The other piece of this is you have to put in work, and sometimes it is a considerable amount of work, ahead of time to get the value out of AI agents. That’s something that people are starting to come to terms with now.
Digital CxO: A lot of groundwork is necessary, such as readying the data and the infrastructure. And I think the laggards there are learning this now.
Crawford: Yes, because the reality is, and that’s a good point, George – the fact is that enterprise data is not in a state that is easily consumable by people or by technology. There’s still a lot of prep work to get that data in a state where you can leverage it to its maximum potential. We still have this data problem. Data is the gold. I wouldn’t go so far as to say data is the new oil. That has some bad connotations and confusing aspects, but data is the root of success.
AI does have a lot of potential across the board for enterprises. However, it needs to be used appropriately. Just like we think about digital transformation, we go back to e-commerce, and in the .com days, we have to find the appropriate place to use it and then put the work in to get the value out of it right. It’s not just something you drop in and go, you know, automagically, here we go. It’s not that simple. That’s one of the pieces that enterprises, especially the lighthouse enterprises, started working on in the very early days.
Digital CxO: This has been great. As you can see, are there any downsides to the rapid acceleration of AI in the enterprise?

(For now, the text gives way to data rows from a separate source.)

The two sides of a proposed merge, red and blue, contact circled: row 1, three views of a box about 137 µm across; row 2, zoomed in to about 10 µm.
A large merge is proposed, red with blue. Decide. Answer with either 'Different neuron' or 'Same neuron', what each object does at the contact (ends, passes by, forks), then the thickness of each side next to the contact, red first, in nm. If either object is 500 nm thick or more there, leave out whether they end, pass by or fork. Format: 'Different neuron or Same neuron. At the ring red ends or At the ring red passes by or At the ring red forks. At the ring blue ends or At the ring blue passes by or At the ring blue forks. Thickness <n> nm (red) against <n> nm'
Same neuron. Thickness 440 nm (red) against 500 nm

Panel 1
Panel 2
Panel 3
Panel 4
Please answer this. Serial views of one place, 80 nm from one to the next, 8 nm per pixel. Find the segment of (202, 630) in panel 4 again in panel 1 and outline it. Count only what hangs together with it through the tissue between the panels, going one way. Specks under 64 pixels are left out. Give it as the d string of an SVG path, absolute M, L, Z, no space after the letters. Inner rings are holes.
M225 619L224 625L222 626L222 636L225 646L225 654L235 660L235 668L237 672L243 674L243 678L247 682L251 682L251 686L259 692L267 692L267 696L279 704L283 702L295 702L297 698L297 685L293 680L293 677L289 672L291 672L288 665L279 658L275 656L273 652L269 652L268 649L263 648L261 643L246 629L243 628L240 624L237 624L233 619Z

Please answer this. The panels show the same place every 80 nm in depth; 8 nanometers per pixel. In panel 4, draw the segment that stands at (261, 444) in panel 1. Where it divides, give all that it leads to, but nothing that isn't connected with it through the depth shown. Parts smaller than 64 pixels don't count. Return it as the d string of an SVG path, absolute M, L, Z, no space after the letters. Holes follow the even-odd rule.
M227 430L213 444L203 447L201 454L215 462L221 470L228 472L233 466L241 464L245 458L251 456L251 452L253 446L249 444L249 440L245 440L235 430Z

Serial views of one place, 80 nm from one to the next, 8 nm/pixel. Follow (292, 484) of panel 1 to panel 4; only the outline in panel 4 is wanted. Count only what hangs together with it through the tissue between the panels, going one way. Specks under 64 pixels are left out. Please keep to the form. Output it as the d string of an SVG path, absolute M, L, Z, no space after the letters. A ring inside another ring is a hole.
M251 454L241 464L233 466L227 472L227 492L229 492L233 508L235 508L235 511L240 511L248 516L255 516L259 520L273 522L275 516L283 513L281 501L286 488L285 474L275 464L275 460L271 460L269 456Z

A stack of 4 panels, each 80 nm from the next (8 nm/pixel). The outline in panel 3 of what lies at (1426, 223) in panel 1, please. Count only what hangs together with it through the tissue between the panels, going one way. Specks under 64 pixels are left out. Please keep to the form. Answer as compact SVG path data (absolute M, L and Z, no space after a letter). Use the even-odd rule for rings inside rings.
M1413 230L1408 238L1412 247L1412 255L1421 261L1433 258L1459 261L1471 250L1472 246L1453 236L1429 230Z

Crawford: We’re still learning how to use this. And it’s not just the upside. We must think about the downside, too. So, the downside comes in multiple factors. So, on one end, you’ve got the downside of, okay, am I exposing data that I otherwise shouldn’t be exposing? Okay? So we get into the whole data leakage issue, policy, governance, and the rest have to come into play in ways that we’ve never had to manage as complicatedly as we have in the past. We don’t necessarily have the expertise within our organization, so we might not know any better.
The second aspect is that you and I have access to the same tools that every enterprise on the planet has – and so do the adversaries. The adversaries are also looking at ways to use this technology to their advantage. And guess what? This isn’t just Tom, Dick and Harry sitting in a closet somewhere. These are nation-state players. Now, you have an enterprise going up against another country pouring millions of dollars into advancements in this space. This is the other piece that we must be mindful of. When this innovation comes out, there’s always a downside.
This is why we also need to think about opportunity and risk. If you’re a board member, you think about opportunity and risk across the entire enterprise.
We, as CIOs and CISOs, must think about the same thing. We must think about how our organization takes the opportunity that AI brings, but hedge that opportunity against the risk.